■ **REQUIRED WORK**
Return the lines of the listing below without any changes, starting with its first line and ending with the line that contains "ಮನಕಲಕುತ್ತದೆ". Include both of those lines.
-- INPUT DATA start --
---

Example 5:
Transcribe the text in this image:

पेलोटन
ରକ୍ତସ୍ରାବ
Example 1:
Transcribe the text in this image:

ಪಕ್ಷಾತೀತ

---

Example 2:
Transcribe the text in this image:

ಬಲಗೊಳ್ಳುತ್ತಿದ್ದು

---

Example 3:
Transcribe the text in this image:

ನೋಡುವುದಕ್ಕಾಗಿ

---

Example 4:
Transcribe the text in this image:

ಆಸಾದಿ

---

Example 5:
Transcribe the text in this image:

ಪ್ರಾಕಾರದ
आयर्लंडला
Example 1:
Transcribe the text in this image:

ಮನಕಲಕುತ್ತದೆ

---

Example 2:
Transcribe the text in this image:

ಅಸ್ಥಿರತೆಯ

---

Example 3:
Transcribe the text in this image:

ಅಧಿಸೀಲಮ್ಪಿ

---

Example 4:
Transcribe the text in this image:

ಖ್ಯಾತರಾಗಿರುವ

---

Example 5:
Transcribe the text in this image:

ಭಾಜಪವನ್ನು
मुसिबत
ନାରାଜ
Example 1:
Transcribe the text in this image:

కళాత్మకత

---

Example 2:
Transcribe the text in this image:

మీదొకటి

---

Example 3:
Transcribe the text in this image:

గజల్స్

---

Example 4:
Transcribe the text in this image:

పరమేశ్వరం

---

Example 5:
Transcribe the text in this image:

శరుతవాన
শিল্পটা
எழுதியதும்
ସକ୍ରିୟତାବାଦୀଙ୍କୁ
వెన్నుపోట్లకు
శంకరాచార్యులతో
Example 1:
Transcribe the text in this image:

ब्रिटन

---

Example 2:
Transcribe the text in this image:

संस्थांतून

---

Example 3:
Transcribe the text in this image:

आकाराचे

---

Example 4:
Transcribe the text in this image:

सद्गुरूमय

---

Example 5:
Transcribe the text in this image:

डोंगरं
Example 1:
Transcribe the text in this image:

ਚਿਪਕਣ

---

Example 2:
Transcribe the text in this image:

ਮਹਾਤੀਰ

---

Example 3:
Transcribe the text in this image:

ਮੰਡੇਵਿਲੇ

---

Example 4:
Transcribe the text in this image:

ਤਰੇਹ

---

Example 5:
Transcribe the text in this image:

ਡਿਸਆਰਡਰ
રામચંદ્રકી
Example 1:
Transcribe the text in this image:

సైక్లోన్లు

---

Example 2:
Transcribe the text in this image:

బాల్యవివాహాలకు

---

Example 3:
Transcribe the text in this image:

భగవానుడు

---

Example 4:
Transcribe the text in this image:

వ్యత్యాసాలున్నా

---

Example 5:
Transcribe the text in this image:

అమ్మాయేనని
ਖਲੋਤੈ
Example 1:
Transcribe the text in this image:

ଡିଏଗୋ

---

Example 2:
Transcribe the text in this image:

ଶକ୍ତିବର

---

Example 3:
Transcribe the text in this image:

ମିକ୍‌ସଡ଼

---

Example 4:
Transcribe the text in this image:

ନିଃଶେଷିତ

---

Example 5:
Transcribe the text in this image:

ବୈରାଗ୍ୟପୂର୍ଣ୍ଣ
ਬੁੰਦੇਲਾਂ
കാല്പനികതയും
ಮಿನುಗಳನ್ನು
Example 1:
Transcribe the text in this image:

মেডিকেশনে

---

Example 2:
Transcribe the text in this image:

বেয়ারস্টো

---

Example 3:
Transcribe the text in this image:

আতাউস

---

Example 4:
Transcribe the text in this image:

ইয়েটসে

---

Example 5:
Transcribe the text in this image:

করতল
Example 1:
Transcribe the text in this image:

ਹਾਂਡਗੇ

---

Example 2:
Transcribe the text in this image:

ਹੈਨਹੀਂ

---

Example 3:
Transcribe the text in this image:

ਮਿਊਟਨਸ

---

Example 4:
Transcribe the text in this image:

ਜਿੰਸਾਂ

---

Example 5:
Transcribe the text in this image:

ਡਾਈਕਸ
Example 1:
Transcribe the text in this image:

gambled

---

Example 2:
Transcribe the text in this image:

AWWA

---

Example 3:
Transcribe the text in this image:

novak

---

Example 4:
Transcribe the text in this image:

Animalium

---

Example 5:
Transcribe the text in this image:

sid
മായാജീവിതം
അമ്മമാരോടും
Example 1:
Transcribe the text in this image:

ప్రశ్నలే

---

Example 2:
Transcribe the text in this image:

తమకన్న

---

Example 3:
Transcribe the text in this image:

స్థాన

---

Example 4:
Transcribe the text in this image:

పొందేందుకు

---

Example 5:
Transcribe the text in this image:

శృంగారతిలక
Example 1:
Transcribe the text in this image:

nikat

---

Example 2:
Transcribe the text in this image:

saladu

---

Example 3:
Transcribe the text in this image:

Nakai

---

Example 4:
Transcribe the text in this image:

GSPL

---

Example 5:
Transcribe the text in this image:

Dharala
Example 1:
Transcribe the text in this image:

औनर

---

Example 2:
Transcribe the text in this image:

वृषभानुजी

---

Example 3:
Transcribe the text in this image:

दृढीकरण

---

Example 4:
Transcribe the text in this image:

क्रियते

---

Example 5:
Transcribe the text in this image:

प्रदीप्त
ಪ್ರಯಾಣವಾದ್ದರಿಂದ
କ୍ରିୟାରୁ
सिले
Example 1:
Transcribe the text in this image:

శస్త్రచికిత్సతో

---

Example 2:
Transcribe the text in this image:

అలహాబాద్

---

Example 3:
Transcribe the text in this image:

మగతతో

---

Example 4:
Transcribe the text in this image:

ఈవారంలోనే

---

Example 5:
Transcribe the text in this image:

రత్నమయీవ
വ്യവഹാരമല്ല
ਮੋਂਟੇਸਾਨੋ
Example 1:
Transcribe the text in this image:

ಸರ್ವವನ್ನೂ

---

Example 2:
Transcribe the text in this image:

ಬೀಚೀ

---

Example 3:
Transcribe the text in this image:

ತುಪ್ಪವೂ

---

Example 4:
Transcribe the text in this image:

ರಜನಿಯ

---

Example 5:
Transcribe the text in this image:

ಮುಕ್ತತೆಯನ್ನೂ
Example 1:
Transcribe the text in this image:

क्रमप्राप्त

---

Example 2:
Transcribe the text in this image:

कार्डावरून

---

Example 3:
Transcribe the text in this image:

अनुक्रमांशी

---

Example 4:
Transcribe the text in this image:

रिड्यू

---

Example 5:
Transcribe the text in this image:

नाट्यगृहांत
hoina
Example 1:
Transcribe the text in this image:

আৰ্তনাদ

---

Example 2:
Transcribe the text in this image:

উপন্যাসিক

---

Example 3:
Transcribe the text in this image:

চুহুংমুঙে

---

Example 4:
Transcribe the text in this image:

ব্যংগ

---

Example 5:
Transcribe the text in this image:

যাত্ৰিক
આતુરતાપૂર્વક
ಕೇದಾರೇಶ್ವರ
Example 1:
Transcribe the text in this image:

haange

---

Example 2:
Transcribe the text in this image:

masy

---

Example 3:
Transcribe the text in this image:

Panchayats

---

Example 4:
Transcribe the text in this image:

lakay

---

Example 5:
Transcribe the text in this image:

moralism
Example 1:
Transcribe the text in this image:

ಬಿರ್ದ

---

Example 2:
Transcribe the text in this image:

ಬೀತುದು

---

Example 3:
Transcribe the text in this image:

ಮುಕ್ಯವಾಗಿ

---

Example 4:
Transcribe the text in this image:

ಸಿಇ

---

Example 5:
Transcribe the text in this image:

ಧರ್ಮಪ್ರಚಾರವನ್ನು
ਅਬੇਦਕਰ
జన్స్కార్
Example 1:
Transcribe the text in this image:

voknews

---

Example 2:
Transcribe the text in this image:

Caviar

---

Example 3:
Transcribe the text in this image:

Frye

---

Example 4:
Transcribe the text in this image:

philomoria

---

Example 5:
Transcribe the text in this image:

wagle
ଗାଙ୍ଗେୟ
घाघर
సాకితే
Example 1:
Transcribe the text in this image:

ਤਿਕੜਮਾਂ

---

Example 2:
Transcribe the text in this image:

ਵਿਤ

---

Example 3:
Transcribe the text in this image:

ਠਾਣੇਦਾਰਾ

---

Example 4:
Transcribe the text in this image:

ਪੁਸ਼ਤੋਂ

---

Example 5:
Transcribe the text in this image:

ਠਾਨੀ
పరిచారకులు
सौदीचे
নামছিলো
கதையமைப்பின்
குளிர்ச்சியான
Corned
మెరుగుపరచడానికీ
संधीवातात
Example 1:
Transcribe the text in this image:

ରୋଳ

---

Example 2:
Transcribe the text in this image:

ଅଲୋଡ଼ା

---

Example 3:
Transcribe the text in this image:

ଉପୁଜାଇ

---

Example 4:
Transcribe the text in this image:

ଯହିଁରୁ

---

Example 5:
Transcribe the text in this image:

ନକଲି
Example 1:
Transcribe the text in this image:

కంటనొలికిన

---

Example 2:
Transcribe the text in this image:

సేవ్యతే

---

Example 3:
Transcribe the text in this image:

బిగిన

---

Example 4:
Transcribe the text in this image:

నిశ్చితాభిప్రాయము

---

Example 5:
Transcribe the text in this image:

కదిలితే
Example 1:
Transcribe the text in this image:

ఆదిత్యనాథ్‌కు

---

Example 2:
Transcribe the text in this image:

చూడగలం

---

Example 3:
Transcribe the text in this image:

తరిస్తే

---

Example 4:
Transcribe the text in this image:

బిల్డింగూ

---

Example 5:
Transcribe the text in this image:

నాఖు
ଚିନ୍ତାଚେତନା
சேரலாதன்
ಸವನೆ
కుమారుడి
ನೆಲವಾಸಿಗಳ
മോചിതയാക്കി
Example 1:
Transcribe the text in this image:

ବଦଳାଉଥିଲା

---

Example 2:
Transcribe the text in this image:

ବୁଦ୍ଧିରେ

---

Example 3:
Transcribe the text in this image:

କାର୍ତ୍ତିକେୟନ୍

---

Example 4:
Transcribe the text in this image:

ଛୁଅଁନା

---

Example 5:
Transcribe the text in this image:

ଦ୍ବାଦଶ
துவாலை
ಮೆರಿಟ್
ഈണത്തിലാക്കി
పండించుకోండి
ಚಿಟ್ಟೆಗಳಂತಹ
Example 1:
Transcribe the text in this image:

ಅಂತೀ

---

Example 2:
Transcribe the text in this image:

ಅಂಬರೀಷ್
-- INPUT DATA end --
■ **RESULT FOR THIS EXERCISE**
---

Example 5:
Transcribe the text in this image:

पेलोटन
ରକ୍ତସ୍ରାବ
Example 1:
Transcribe the text in this image:

ಪಕ್ಷಾತೀತ

---

Example 2:
Transcribe the text in this image:

ಬಲಗೊಳ್ಳುತ್ತಿದ್ದು

---

Example 3:
Transcribe the text in this image:

ನೋಡುವುದಕ್ಕಾಗಿ

---

Example 4:
Transcribe the text in this image:

ಆಸಾದಿ

---

Example 5:
Transcribe the text in this image:

ಪ್ರಾಕಾರದ
आयर्लंडला
Example 1:
Transcribe the text in this image:

ಮನಕಲಕುತ್ತದೆ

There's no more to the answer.